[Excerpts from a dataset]
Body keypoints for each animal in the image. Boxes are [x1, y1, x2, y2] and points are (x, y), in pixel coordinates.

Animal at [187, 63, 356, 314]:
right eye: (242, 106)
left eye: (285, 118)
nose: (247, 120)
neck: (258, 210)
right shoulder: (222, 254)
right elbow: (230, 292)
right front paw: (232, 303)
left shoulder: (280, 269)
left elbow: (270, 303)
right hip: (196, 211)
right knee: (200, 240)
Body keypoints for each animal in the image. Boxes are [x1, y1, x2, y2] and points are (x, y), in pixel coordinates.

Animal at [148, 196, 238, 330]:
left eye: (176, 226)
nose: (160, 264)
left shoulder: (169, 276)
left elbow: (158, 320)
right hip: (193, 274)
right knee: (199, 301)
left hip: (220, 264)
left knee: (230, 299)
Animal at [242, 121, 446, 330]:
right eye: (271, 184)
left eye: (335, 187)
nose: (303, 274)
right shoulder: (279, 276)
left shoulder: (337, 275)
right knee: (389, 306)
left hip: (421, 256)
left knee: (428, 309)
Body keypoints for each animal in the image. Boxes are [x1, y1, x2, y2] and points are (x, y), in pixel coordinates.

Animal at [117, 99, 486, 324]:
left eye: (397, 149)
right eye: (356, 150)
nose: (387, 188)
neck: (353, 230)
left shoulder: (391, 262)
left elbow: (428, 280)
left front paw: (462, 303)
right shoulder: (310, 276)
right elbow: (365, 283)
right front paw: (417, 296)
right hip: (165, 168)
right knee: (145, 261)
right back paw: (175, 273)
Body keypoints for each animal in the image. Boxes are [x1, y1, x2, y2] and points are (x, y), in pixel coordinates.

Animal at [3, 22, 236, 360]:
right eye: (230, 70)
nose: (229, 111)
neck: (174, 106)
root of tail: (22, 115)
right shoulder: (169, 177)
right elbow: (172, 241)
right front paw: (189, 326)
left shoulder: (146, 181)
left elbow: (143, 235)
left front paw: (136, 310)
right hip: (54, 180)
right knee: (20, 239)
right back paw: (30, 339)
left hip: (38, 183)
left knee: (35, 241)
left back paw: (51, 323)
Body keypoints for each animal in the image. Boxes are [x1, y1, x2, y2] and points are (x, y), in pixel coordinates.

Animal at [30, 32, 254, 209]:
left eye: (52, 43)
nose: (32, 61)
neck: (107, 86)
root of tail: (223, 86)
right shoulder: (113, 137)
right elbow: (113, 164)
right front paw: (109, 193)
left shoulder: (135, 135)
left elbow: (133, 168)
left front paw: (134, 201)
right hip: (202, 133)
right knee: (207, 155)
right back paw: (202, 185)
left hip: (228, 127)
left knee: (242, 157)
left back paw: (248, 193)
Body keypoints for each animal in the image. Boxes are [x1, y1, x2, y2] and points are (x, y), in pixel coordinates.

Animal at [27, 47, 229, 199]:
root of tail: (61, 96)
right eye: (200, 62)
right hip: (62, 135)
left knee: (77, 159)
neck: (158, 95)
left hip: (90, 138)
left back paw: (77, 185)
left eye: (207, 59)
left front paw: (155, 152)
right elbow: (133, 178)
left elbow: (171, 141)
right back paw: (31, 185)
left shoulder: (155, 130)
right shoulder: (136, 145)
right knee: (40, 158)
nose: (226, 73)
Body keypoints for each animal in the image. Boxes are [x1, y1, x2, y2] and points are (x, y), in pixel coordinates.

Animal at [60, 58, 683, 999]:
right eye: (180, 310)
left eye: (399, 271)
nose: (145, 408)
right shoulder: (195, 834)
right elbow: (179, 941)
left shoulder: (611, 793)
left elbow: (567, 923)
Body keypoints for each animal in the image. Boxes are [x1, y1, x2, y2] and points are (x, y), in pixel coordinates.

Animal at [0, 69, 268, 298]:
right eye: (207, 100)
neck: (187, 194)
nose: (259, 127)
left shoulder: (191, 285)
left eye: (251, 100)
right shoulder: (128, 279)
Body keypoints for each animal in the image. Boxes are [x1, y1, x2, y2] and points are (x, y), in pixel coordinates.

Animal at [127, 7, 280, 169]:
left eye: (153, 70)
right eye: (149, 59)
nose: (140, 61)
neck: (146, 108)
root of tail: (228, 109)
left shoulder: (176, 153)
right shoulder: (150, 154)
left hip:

_Exercise aim_. The answer must be every line from the entries above that holds the string "nose".

_Your response_.
nose: (247, 120)
nose: (160, 264)
nose: (303, 274)
nose: (387, 188)
nose: (229, 111)
nose: (32, 61)
nose: (226, 73)
nose: (145, 408)
nose: (259, 127)
nose: (140, 61)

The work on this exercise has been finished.